**What this task involves**
Scan the entries below for the word "nose" and copy every line in which it occurs.

[Saved data entries]
════════

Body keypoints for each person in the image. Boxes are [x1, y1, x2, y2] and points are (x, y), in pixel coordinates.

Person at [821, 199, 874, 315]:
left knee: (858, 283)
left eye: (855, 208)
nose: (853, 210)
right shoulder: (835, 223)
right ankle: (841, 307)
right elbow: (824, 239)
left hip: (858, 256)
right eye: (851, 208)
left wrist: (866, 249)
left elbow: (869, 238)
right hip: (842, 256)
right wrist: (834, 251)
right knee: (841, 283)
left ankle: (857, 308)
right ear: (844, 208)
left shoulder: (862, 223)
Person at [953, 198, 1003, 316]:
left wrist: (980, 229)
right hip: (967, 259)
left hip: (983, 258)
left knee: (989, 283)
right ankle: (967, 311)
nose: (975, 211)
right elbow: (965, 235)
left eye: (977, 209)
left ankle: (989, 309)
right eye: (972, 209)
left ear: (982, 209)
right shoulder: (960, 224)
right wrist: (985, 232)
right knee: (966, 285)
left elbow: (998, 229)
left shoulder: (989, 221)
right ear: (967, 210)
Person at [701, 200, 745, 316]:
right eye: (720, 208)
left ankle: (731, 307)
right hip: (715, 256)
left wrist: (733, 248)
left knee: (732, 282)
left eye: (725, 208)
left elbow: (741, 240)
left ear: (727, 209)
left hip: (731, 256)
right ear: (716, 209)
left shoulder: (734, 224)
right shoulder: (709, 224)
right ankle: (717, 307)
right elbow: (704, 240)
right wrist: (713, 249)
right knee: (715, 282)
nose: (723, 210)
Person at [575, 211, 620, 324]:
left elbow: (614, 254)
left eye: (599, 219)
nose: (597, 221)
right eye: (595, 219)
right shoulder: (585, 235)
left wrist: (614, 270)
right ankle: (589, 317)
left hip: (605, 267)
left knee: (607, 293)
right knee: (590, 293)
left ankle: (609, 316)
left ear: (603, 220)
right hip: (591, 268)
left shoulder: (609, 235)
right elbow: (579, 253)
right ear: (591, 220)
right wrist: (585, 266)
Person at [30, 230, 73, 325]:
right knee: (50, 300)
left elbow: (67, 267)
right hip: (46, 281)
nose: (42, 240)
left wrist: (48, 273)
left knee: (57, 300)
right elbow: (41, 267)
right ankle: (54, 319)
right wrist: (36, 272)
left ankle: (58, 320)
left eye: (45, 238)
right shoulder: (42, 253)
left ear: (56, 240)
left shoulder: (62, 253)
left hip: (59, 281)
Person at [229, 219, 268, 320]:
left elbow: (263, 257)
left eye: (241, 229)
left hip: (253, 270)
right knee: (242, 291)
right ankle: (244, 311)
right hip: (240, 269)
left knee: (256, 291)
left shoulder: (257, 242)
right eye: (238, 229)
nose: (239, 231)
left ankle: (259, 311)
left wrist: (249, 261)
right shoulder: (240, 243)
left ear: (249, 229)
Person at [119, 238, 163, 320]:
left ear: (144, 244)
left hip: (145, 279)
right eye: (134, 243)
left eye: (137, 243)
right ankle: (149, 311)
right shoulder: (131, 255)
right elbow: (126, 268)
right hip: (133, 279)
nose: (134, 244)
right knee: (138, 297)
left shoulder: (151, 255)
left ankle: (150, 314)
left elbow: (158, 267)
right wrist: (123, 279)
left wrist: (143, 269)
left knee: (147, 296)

════════

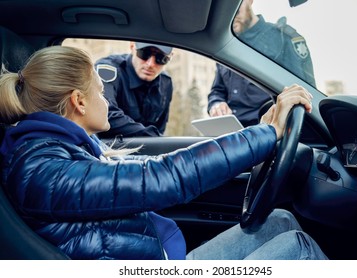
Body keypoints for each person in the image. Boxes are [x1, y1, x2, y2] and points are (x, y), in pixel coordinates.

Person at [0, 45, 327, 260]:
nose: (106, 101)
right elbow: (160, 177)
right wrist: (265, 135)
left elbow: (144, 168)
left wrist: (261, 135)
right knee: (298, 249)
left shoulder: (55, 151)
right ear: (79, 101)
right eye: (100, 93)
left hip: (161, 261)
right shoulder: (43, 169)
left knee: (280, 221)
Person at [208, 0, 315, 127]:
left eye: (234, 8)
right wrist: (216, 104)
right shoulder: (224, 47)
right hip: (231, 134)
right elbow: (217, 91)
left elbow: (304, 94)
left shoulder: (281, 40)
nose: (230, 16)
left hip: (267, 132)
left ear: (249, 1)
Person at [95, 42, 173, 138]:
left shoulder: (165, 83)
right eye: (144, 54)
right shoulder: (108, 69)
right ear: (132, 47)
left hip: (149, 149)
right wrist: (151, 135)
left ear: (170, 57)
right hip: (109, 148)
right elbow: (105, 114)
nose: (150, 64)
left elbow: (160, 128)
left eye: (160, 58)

════════

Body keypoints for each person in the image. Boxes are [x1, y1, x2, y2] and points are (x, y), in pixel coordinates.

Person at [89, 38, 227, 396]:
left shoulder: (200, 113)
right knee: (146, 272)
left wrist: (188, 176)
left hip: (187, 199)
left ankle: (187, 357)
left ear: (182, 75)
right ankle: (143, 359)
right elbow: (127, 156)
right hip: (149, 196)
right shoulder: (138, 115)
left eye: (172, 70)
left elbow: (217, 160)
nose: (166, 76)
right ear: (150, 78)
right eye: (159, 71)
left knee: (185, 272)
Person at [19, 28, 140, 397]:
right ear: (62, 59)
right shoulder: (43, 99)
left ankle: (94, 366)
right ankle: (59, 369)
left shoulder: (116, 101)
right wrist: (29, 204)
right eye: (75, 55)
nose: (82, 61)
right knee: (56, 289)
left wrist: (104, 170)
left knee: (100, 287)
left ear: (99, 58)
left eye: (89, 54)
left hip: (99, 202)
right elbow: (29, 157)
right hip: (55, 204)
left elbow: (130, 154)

════════

**Task result**
nose: (853, 210)
nose: (975, 211)
nose: (723, 210)
nose: (597, 221)
nose: (42, 240)
nose: (239, 231)
nose: (134, 244)
nose: (106, 101)
nose: (230, 16)
nose: (150, 64)
nose: (166, 76)
nose: (82, 61)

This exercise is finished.